▶ **What to work on**
**1)** Please say whether each statement below agrees with the passage on the liquid ejection device. Answer yes or no, and quote the deciding words of the passage. (a) The on-off valve 312 closes when the power is turned off. (b) The ink tank unit 110 is joined to the buffer chamber by a hollow tube. (c) The display unit 150 must be a liquid crystal display.
**2)** Extend the passage on the liquid ejection device below, picking up right after its final sentence.

▶ **Selected text**

Next, a method for supplying ink from the ink tank unit 110 will be described. The ink tank unit 110 is connected to a supply tube 311 via a hollow tube. The supply tube 311 is provided with an on-off valve 312 that can open and close the flow path. The on-off valve 312 is configured to open when the liquid ejection device 100 is powered on and close when the power is turned off. In other words, the on-off valve 312 is open when a recording operation is being performed. Note that the on-off valve 312 may be configured to remain closed even after the power is turned on and to open when a recording command is input to the liquid ejection device 100. The ink tank unit 110 is connected to a buffer chamber via a thin tube. The connection position between the ink tank unit 110 and the thin tube is approximately downward in the ink tank unit 110, similar to the connection position between the ink tank unit 110 and the hollow tube. The buffer chamber is connected to the ink tank unit 110 via a thin tube similar to the hollow tube so as to communicate with the ink tank unit 110. The buffer chamber is connected to the ink tank section 110, and also to a communication tube for venting to the atmosphere. This balances the internal pressure of the ink tank section 110 with atmospheric pressure. The thin tube connecting the buffer chamber to the ink tank section 110 has a narrow enough flow path to minimize ink evaporation within the ink tank section 110 while still communicating between the ink tank section 110 and the buffer chamber.

<Hardware configuration of liquid ejection device 100>
FIG. 4 is a block diagram showing an example of the hardware configuration of the liquid ejection device 100. The liquid ejection device 100 has a CPU 401, a ROM 402, a RAM 403, and an EEPROM 404. The CPU 401 is a central processing unit for controlling each section within the liquid ejection device 100. The ROM 402 stores various program codes. The RAM 403 temporarily stores image data and buffers the data when each service is executed. The EEPROM 404 stores non-volatile information. In this embodiment, the EEPROM 404 stores an ink bottle record 500, which is history information for the ink bottle 200, as non-volatile information. The ink bottle record 500 stored in the EEPROM 404 will be described later with reference to FIG. 5. The EEPROM 404 may also store, as non-volatile information, the shipping destination of the liquid ejection device 100 and the language setting to be displayed on the display unit 150. The liquid ejection device 100 also includes a network connection unit 405. The network connection unit 405 connects to an external device via a USB or a network. That is, the network connection unit 405 connects to a USB or a network and communicates with the external device. The RAM 403 also stores image data and the like received by the network connection unit 405. As described above, the liquid ejection device 100 includes an operation unit 140 and a display unit 150. The display unit 150 is configured, for example, by a liquid crystal display or the like and is capable of displaying characters, figures, indicators, and the like. The display unit 150 is not limited to a liquid crystal display, and can also be configured using an LED or other display. Information displayed by the display unit 150 includes, for example, setting information for the liquid ejection device 100 and information about the ink contained in the ink tank unit 110 (e.g., color and remaining amount). Further information about the ink includes, for example, the remaining amount of liquid in the ink bottle 200 and instructions for refilling the liquid. The driving of the display unit 150 is controlled by the CPU 401 .

▶ **Source information**
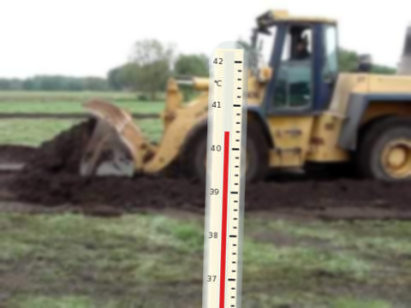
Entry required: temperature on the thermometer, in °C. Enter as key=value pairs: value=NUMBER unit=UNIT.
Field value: value=40.4 unit=°C
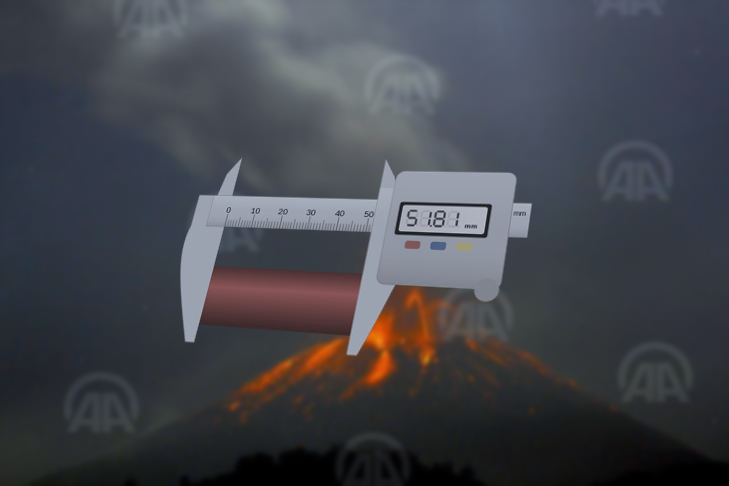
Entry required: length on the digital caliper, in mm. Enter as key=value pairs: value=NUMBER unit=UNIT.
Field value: value=51.81 unit=mm
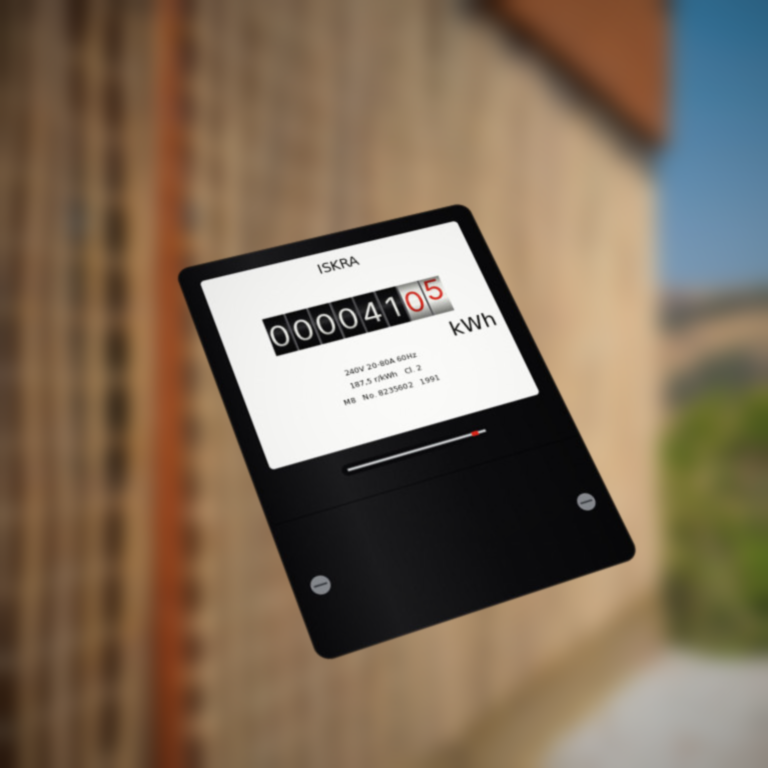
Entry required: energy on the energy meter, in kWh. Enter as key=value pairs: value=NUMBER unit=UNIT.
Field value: value=41.05 unit=kWh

▶ **Task-by-task outputs**
**1)**
(a) Yes: "close when the power is turned off"
(b) No: "The ink tank unit 110 is connected to a buffer chamber via a thin tube."
(c) No: "The display unit 150 is not limited to a liquid crystal display"

**2)**
The liquid ejection device 100 also has a scanner unit 408, a printer unit 409, and the ink tank unit 110 described above. In the liquid ejection device 100, the scanner function is realized by the scanner unit 408, and the printing function is realized by the printer unit 409. The printer unit 409 has an inkjet head, and ink is supplied from the ink tank unit 110 to the recording head 301 via the supply tube 311 described above. The printer unit 409 also prints images on a recording medium such as printing paper using an inkjet method based on image data received from an external device, image data read from the scanner unit 408, etc. The printer unit 409 also manages ink information for the ink tank unit 110, including the remaining amount of liquid, and paper information, including information on the number of sheets of paper loaded. The scanner unit 408 optically reads an original document set on the platen 130 and converts it into electronic data. The image data is then converted into a specified file format and sent to an external device via a network or stored in a storage area such as a HDD. The copy function is achieved by scanning an original placed on the platen 130 with the scanner unit 408, transferring the generated image data to the printer unit 409, which then records an image on a recording medium based on the image data. The above-mentioned units are interconnected by a bus 411, enabling them to send and receive data between each other.

Ink Bottle Record 500
5 is a diagram showing an example of an ink bottle record 500 stored in the EEPROM 404 of the liquid ejection device 100. The ink bottle record 500 is a record that includes various information about the ink bottles 200 used in the liquid ejection device 100. In this embodiment, the ink bottles 200 used in the liquid ejection device 100 are identified in the server 400. More specifically, not only the type of ink bottle 200 but also the identifier of the ink bottle 200 is identified in the server 400. The information identified in the server 400 is then sent to the liquid ejection device 100 and stored as the ink bottle record 500 in the EEPROM 404 of the liquid ejection device 100. Details of this process will be described later.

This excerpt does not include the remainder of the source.